I had someone tell me "congratulations on your baby" today. I had to quickly inform her that my baby didn't make it. She of course felt worse I did. I actually like talking about Liam so it was an opportunity for me to tell her how he saved my life and without him I may have worse kidney damage. Liam is my hero.

I've made significant progress physically as well. The protein my kidney's are spilling is down from and all time high of 13 grams to 2 grams as of last week. My anti-DNA which is the test for active lupus is down to 2, which is great since the goal is less than four. My kidney function is back to normal range. My steroids have been reduced to 10 mg from 60 in the beginning so again, I'd say that's progress.

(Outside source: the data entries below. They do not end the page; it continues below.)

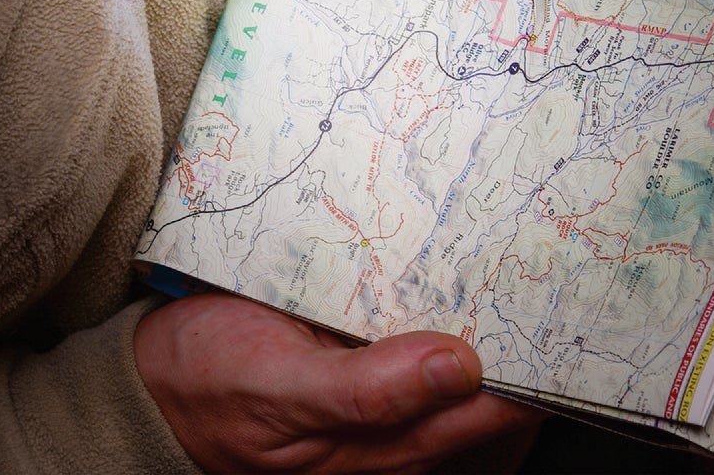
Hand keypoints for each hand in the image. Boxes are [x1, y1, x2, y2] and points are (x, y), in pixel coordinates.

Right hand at [135, 292, 539, 473]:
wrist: (148, 380)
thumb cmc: (207, 382)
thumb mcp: (277, 385)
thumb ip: (366, 389)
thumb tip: (459, 367)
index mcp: (383, 448)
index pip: (487, 416)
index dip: (534, 373)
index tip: (565, 317)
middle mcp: (391, 432)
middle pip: (485, 395)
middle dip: (525, 341)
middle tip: (555, 274)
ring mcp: (374, 399)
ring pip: (456, 367)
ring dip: (489, 320)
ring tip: (519, 264)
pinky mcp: (353, 365)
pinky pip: (415, 340)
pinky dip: (440, 306)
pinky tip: (449, 267)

Finally, I think our biggest accomplishment in the last 11 months has been keeping most of the peace lillies alive that we received for Liam's funeral. There were some that had questionable fates, but we were able to pull them through. What a relief.

I'm sure we will have a lot of emotional moments in the next month. This time last year our nightmare was just starting. I didn't see it then, but I'm starting to see the light at the end of the tunnel. We've almost reached the top of the hill. It was hard work, but necessary. We couldn't have made it this far without our faith, family, friends, and prayer.


Tuesday, April 5, 2011

I Was Born This Way

So I thought I'd blog about my Lady Gaga experience. I've been to a lot of concerts in my life and this was one of the most fascinating concerts I've ever experienced. Here are a few of my observations:

  • I didn't realize spanx could be used as outerwear.

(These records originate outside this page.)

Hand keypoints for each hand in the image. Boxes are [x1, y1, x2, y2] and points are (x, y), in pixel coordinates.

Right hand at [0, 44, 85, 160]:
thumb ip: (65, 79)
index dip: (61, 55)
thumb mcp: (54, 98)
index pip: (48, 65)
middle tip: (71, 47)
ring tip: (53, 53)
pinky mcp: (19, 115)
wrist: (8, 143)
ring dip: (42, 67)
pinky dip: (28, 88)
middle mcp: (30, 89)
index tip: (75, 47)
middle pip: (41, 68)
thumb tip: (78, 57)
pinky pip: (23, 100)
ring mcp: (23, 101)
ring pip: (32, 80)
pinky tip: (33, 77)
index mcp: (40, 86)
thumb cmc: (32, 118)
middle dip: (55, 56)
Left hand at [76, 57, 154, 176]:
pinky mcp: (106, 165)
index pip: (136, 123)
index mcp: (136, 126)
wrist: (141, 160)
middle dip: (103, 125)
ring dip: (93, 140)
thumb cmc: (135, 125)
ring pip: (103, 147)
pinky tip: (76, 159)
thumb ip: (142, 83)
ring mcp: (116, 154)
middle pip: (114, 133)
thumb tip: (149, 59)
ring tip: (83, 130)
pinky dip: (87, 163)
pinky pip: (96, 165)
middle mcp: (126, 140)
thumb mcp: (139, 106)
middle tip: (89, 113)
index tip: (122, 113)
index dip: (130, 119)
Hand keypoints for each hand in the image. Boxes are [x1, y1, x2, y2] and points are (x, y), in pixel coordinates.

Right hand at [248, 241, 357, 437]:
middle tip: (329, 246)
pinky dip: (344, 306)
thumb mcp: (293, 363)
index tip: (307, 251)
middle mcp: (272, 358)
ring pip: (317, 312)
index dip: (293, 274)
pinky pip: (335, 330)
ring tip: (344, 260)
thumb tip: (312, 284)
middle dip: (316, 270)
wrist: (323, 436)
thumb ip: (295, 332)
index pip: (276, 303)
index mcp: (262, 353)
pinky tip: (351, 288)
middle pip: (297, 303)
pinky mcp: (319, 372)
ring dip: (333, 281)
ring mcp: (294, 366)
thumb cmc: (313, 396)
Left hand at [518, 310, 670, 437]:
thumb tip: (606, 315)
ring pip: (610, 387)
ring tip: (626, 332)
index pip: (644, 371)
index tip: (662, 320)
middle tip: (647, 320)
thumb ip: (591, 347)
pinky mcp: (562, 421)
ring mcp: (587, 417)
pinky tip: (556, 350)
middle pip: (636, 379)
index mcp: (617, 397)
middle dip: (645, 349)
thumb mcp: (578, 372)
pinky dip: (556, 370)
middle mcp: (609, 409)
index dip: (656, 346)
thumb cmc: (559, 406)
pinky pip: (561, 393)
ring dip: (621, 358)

  • Lady Gaga has to be one of the most fit people ever since she sang live and danced for TWO hours straight.

  • I could have saved a lot of time trying to figure out what to wear if I'd just worn my bra and underwear like half the people there.

  • Drag queens smell good.

  • Those crazy Kansas/Phelps church people have nothing better to do than to drag their kids out in the cold to spread hate. I'm pretty sure God doesn't "hate" anyone despite what they say. They even called me an abomination. Rude.

  • Lady Gaga has a very diverse fan group. It ranges from freaks all the way to completely normal people like me. There were all kinds of people there.

  • I was one of the most conservatively dressed people there. I really had nothing Gaga worthy in my closet.

  • I need to shop for some sparkly clothes for next time.

  • The loud noise didn't unclog my ear.

  • I am way to old to be out at concerts that last until midnight.

I'm can be fairly conservative at times, but I am a fan of Lady Gaga. I find her very interesting and think she is really talented. I get that she is controversial and very provocative, but I think the true "haters" haven't taken the time to learn about her. She has a very strong anti-hate message and continuously stresses the importance of being yourself and ignoring the haters, hence "Born This Way". She tells her fans to believe in themselves and to be true to who they are and in doing that they can achieve anything they want to achieve. I'd say that's a fairly important message and lesson most young people struggle with. So, props to Lady Gaga. Well done. I'd pay to see you again...if the concert starts at six and is on a weekend.